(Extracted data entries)
[Start of Attachment]

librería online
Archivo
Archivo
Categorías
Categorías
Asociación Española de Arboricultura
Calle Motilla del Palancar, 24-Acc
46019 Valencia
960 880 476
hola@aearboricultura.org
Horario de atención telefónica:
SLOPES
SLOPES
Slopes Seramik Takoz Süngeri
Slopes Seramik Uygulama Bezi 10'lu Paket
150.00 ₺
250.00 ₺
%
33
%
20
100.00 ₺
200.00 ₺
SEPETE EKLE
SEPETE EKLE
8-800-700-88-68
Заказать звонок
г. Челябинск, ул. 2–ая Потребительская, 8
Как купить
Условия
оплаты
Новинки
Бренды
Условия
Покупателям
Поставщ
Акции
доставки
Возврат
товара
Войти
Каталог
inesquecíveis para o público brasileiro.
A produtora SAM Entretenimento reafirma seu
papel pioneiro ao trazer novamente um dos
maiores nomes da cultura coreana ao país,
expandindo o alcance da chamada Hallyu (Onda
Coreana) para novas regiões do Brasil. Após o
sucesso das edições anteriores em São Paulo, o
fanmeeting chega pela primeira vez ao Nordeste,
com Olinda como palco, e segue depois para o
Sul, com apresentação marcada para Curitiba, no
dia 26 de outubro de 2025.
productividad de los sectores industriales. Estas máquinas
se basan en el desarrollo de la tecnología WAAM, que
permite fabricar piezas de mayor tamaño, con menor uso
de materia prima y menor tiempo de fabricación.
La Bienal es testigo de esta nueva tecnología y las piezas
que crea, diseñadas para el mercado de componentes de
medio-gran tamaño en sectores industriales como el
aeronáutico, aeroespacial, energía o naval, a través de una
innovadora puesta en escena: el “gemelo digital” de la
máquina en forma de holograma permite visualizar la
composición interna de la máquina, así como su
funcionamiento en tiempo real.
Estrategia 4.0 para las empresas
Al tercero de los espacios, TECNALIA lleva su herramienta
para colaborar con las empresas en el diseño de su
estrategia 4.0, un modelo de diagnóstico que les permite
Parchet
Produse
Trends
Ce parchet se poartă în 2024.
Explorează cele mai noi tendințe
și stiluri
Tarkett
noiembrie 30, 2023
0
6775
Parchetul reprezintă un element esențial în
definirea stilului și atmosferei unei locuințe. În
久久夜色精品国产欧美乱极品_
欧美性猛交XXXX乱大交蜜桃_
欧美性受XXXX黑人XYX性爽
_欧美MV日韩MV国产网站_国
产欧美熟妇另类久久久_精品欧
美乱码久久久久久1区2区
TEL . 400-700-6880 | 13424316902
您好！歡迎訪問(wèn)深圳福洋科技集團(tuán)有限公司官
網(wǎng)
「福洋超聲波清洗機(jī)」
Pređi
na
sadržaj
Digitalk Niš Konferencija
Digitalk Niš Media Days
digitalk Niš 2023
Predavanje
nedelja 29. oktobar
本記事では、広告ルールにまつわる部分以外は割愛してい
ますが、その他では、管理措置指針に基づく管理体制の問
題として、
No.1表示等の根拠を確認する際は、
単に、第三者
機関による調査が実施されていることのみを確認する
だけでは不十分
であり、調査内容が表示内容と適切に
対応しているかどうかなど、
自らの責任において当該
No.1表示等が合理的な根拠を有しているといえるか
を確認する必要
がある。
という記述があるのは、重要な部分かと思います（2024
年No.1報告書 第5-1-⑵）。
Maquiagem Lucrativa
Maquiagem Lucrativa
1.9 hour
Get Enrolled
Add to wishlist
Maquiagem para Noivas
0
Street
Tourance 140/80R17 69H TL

[End of Attachment]

== WORK ITEM ==
All lines above from the one holding "Coreana) para novas regiões do Brasil. Após o" to the one holding "innovadora puesta en", inclusive, are to be copied exactly; no other line is wanted.

== ANSWER TO THE EXERCISE ==
Coreana) para novas regiões do Brasil. Após o
sucesso das edições anteriores em São Paulo, o
fanmeeting chega pela primeira vez ao Nordeste,
com Olinda como palco, e segue depois para o
Sul, com apresentação marcada para Curitiba, no
dia 26 de outubro de 2025.
productividad de los sectores industriales. Estas máquinas
se basan en el desarrollo de la tecnología WAAM, que
permite fabricar piezas de mayor tamaño, con menor uso
de materia prima y menor tiempo de fabricación.
La Bienal es testigo de esta nueva tecnología y las piezas
que crea, diseñadas para el mercado de componentes de
medio-gran tamaño en sectores industriales como el
aeronáutico, aeroespacial, energía o naval, a través de una
innovadora puesta en escena: el “gemelo digital” de la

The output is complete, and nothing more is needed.